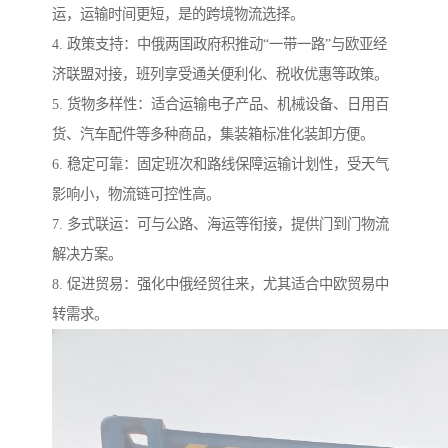
运，运输时间更短，是的跨境物流选择。
4. 政策支持：中俄两国政府积推动“一带一路”与欧亚经
济联盟对接，班列享受通关便利化、税收优惠等政策。
5. 货物多样性：适合运输电子产品、机械设备、日用百
货、汽车配件等多种商品，集装箱标准化装卸方便。
6. 稳定可靠：固定班次和路线保障运输计划性，受天气
影响小，物流链可控性高。
7. 多式联运：可与公路、海运等衔接，提供门到门物流
解决方案。
8. 促进贸易：强化中俄经贸往来，尤其适合中欧贸易中
转需求。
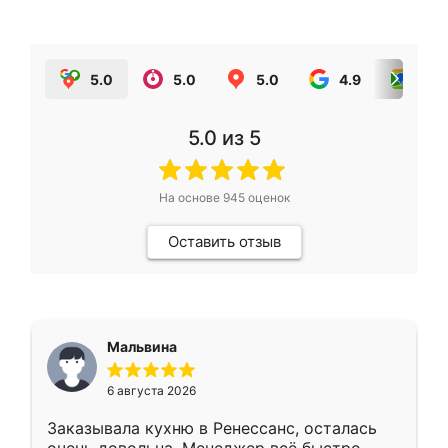
5.0
5.0
5.0
4.9
5.0
5.0
из 5
На основе
945
оценок
Оставить отзыв
Мальвина
6 августа 2026
Заказывала кухню в Ренессанс, осталась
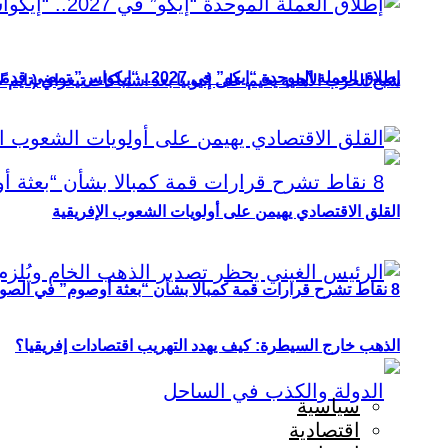
إطلاق العملة الموحدة “إيكو” في 2027.. “إيكواس” تمضي قدمًا دون انتظار
شبح الحرب الأهلية يخيم على إثيوبيا بعد اشتباكات تيغراي (تايم ل
القلق الاقتصادي يهيمن على أولويات الشعوب الإفريقية
8 نقاط تشرح قرارات قمة كمبالا بشأن “بعثة أوصوم” في الصومال؟
الذهب خارج السيطرة: كيف يهدد التهريب اقتصادات إفريقيا؟
سياسية
اقتصادية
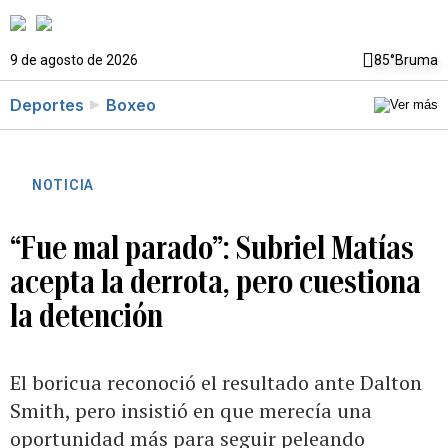
9 de agosto de 2026
85°
Bruma
Deportes
Boxeo
NOTICIA
“Fue mal parado”: Subriel Matías
acepta la derrota, pero cuestiona
la detención
El boricua reconoció el resultado ante Dalton
Smith, pero insistió en que merecía una
oportunidad más para seguir peleando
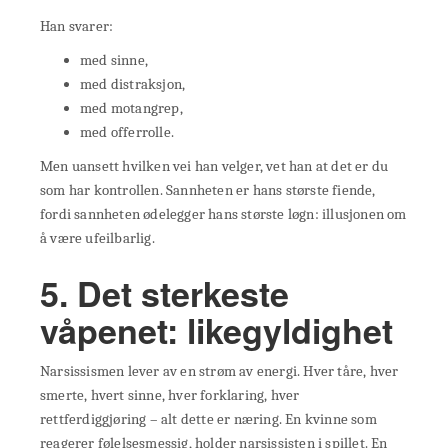
Han svarer:
med sinne,
med distraksjon,
med motangrep,
med offerrolle.
Men uansett hvilken vei han velger, vet han at det er du
som har kontrollen. Sannheten er hans største fiende,
fordi sannheten ødelegger hans største løgn: illusjonen om
å være ufeilbarlig.
5. Det sterkeste
våpenet: likegyldighet
Narsissismen lever av en strøm av energi. Hver tåre, hver
smerte, hvert sinne, hver forklaring, hver
rettferdiggjøring – alt dette er næring. En kvinne som
reagerer følelsesmessig, holder narsissisten i spillet. En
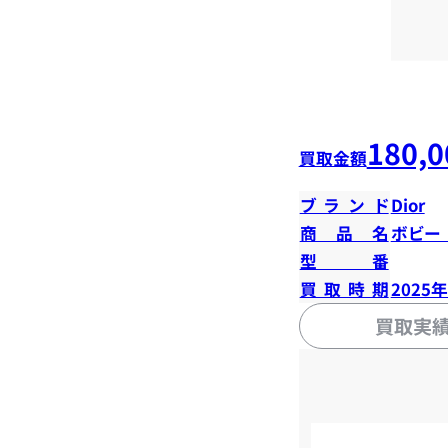
180,0
買取金額
ブランド
Dior
商品名
ボビー
型番
買取時期
2025
買取実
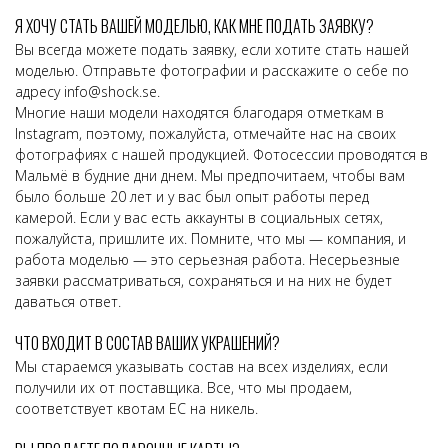
Я ХОЧУ СТАТЬ ВАШЕЙ МОДЕЛЬЮ, КАК МНЕ ПОДАТЬ ЗАЯВКУ?
Вы всегда можете подать заявку, если хотите стать нашей
моделью. Отправьте фотографии и расскажите о себе по
адресу
info@shock.se
.
Многие наши модели находятся благодаря отметкам в
Instagram, поэтому, пожалуйста, отмечайте нас на своих
фотографиях с нашей продукцией. Фотосессии проводятся в
Мальмё в будние дни днем. Мы предпочитаем, чтобы вам
было больше 20 лет и у вас был опыт работы перед
камерой. Если у вас есть аккаунты в социальных сетях,
пожалуйста, пришлите их. Помните, что мы — компания, и
работа моделью — это серьезная работа. Несерьезные
заявки рассматриваться, сохраняться и на них не будет
даваться ответ.
ЧТО ВХОДИТ В СОСТАВ ВАШИХ УКРАШЕНИЙ?
Мы стараемся указывать состав на всех изделиях, если
получили их от поставщика. Все, что мы продаем,
соответствует квотам ЕС на никель.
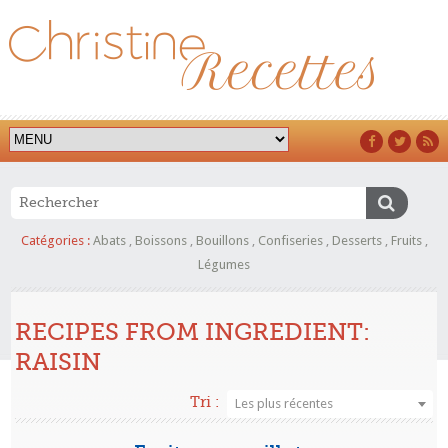
Catégories :
Abats
,
Boissons
,
Bouillons
,
Confiseries
,
Desserts
,
Fruits
,
Légumes
RECIPES FROM INGREDIENT:
RAISIN
Tri :
Les plus récentes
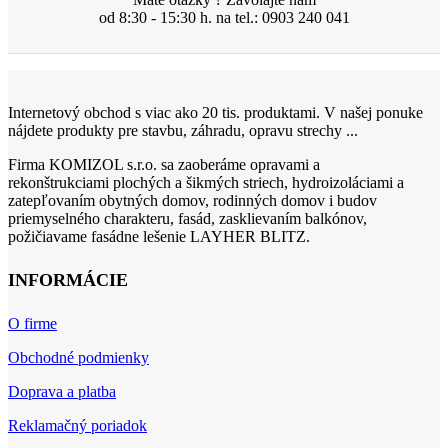
od 8:30 - 15:30 h. na tel.: 0903 240 041
Internetový obchod s viac ako 20 tis. produktami. V našej ponuke
nájdete produkty pre stavbu, záhradu, opravu strechy ...
Firma KOMIZOL s.r.o. sa zaoberáme opravami a
rekonštrukciami plochých a šikmých striech, hydroizoláciami a
zatepľovaním obytných domov, rodinných domov i budov
priemyselného charakteru, fasád, zasklievaním balkónov,
požičiavame fasádne lešenie LAYHER BLITZ.
INFORMÁCIE
O firme
Obchodné podmienky
Doprava a platba
Reklamačný poriadok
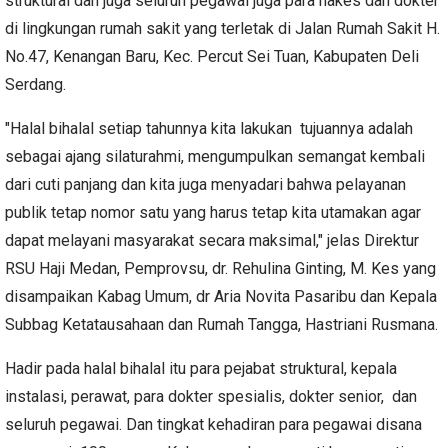
struktural dan juga seluruh pegawai juga para nakes dan dokter
di lingkungan rumah sakit yang terletak di Jalan Rumah Sakit H.
No.47, Kenangan Baru, Kec. Percut Sei Tuan, Kabupaten Deli
Serdang.
"Halal bihalal setiap tahunnya kita lakukan tujuannya adalah
sebagai ajang silaturahmi, mengumpulkan semangat kembali
dari cuti panjang dan kita juga menyadari bahwa pelayanan
publik tetap nomor satu yang harus tetap kita utamakan agar
dapat melayani masyarakat secara maksimal," jelas Direktur
RSU Haji Medan, Pemprovsu, dr. Rehulina Ginting, M. Kes yang
disampaikan Kabag Umum, dr Aria Novita Pasaribu dan Kepala
Subbag Ketatausahaan dan Rumah Tangga, Hastriani Rusmana.
Hadir pada halal bihalal itu para pejabat struktural, kepala
instalasi, perawat, para dokter spesialis, dokter senior, dan
seluruh pegawai. Dan tingkat kehadiran para pegawai disana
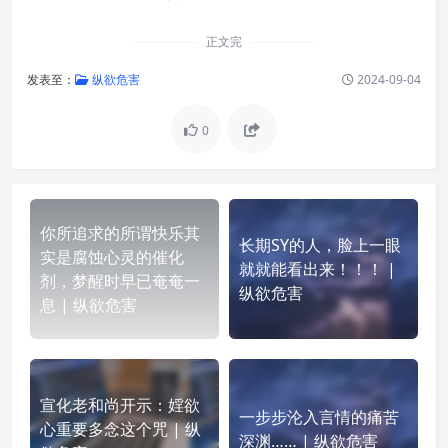
正文完
发表至：
纵欲危害
2024-09-04
0
你所追求的所谓快乐其
长期SY的人，脸上一眼
实是腐蚀心灵的催化
就就能看出来！！！ |
剂，梦醒时早已奄奄一
纵欲危害
息 | 纵欲危害
宣化老和尚开示：婬欲
一步步沦入言情的痛苦
心重要多念这个咒 | 纵
深渊…… | 纵欲危害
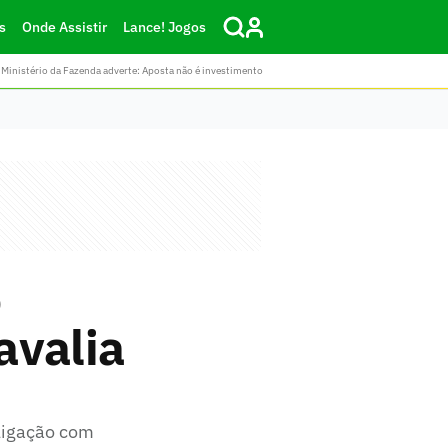
s
Onde Assistir
Lance! Jogos
Ministério da Fazenda adverte: Aposta não é investimento
o
avalia
ligação com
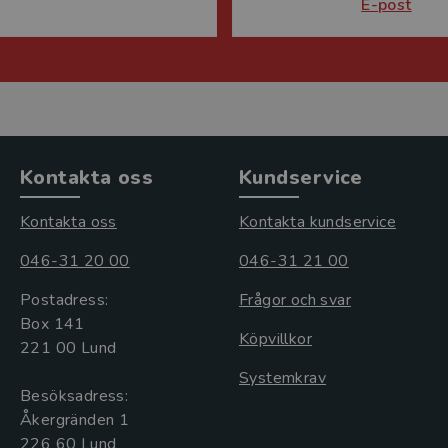
E-post
Kontakta oss
Kundservice
Kontakta oss
Kontakta kundservice
046-31 20 00
046-31 21 00
Postadress:
Frågor och svar
Box 141
Köpvillkor
221 00 Lund
Systemkrav
Besöksadress:
Åkergränden 1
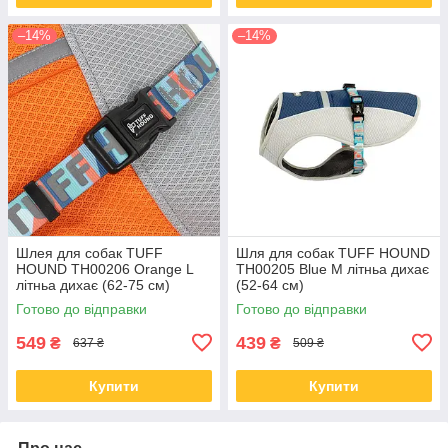
–14%
–14%
Шлея для собак TUFF
Шля для собак TUFF HOUND
HOUND TH00206 Orange L
TH00205 Blue M літньа дихає
літньа дихає (62-75 см)
(52-64 см)
Готово до відправки
Готово до відправки
549
439
₴
₴
637 ₴
509 ₴
Купити
Купити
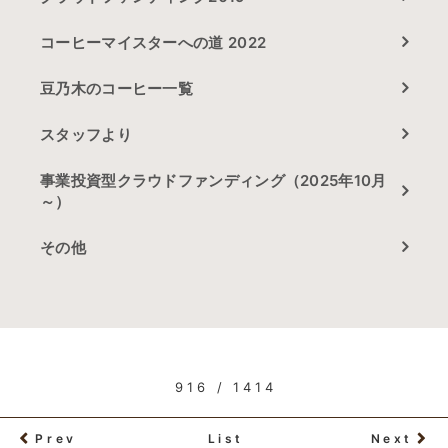
コーヒーマイスターへの道 2022
豆乃木のコーヒー一覧
スタッフより
事業投資型クラウドファンディング（2025年10月
～）
その他
916 / 1414
Prev
List
Next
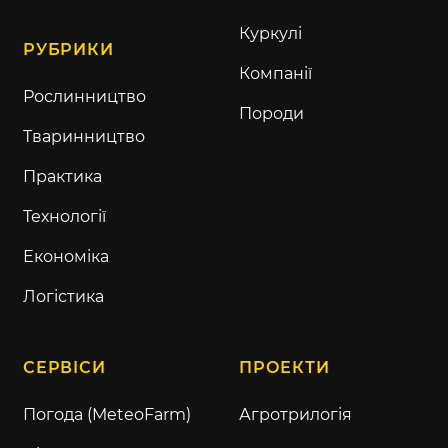
Куркулі
РУБРИКИ
Компанії
Рослинництво
Породи
Тваринництво
Практика
Технології
Економіка
Логістика
СЕРВІСИ
ПРОЕКТИ
Погода (MeteoFarm)
Агротрилогія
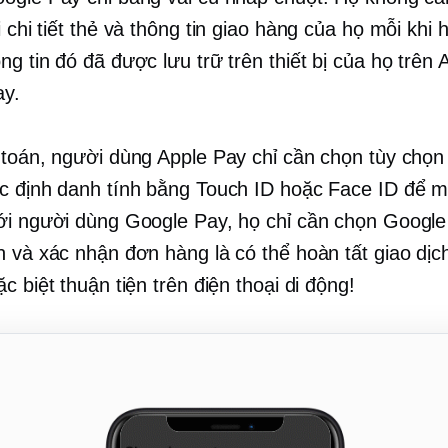
i
chi tiết thẻ và thông tin giao hàng của họ mỗi khi
g tin đó đã được lưu trữ trên thiết bị của họ trên
ay.
 toán, người dùng Apple Pay chỉ cần chọn tùy chọn
c định danh tính bằng Touch ID hoặc Face ID để 
ới người dùng Google Pay, họ chỉ cần chọn Google
n và xác nhận đơn hàng là có thể hoàn tất giao dịc
c biệt thuận tiện trên điện thoại di động!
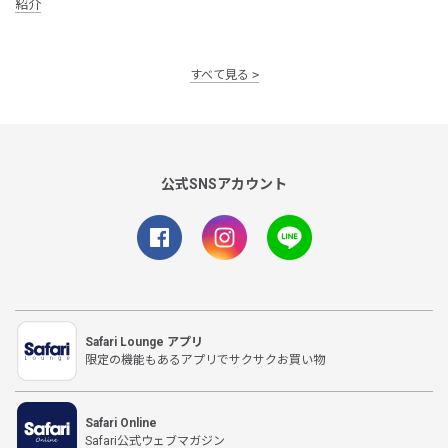
紹介
すべて見る
公式SNSアカウント
Safari Lounge アプリ
限定の機能もあるアプリでサクサクお買い物
Safari Online
Safari公式ウェブマガジン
....
In the listing above, find the line with "Вы всегда можете" and output it and every line after it up to and including the line with "publik tetap nomor", exactly, minus the pictures.

Вы всегда можете подать заявку, если хотите стать нашей
моделью. Отправьте фотографии и расскажите о себе по
адресу
info@shock.se
.
Многие наши модели находятся благодаря отметкам в
Instagram, поэтому, пожалуйста, отмечайте нас на своих
фотографиях с нашей продукцией. Фотосессии проводятся в
Мальмё в будние дни днем. Мы предпочитаем, чтобы вам
было больше 20 лет и у вас был опыт работы перед
камерой. Если у вас есть аккаунты в социальных сетях,
пожалуйста, пришлите их. Помните, что мы — компания, и
работа моделью — это серьезная работа. Несерьезные
заявки рассматриваться, сохраняться и на них не будет
даваться ответ.
ЧТО ВХОДИТ В СОСТАВ ВАШИХ УКРАШЕНИЙ?
Мы стараемся указывать состав на всех изделиях, если
получили их от поставщика. Все, что мы продаем,
соответствует квотам ЕС на никель.
Catégories :
Abats
,
Boissons
,
Bouillons
,
Confiseries
,
Desserts
,
Fruits
,
Légumes
RECIPES FROM INGREDIENT:
RAISIN
Tri :
Les plus récentes
od 8:30 - 15:30 h. na tel.: 0903 240 041
Internetový obchod s viac ako 20 tis. produktami. V našej ponuke
nájdete produkty pre stavbu, záhradu, opravu strechy ...
Firma KOMIZOL s.r.o. sa zaoberáme opravami a
rekonštrukciami plochých a šikmých striech, hydroizoláciami a
zatepľovaním obytných domov, rodinných domov i budov
priemyselného charakteru, fasád, zasklievaním balkónov,
požičiavame fasádne lešenie LAYHER BLITZ.
INFORMÁCIE
O firme
Obchodné podmienky
Doprava a platba
Reklamačný poriadok
struktural dan juga seluruh pegawai juga para nakes dan dokter
di lingkungan rumah sakit yang terletak di Jalan Rumah Sakit H.
No.47, Kenangan Baru, Kec. Percut Sei Tuan, Kabupaten Deli
Serdang.
"Halal bihalal setiap tahunnya kita lakukan tujuannya adalah
sebagai ajang silaturahmi, mengumpulkan semangat kembali
dari cuti panjang dan kita juga menyadari bahwa pelayanan
publik tetap nomor satu yang harus tetap kita utamakan agar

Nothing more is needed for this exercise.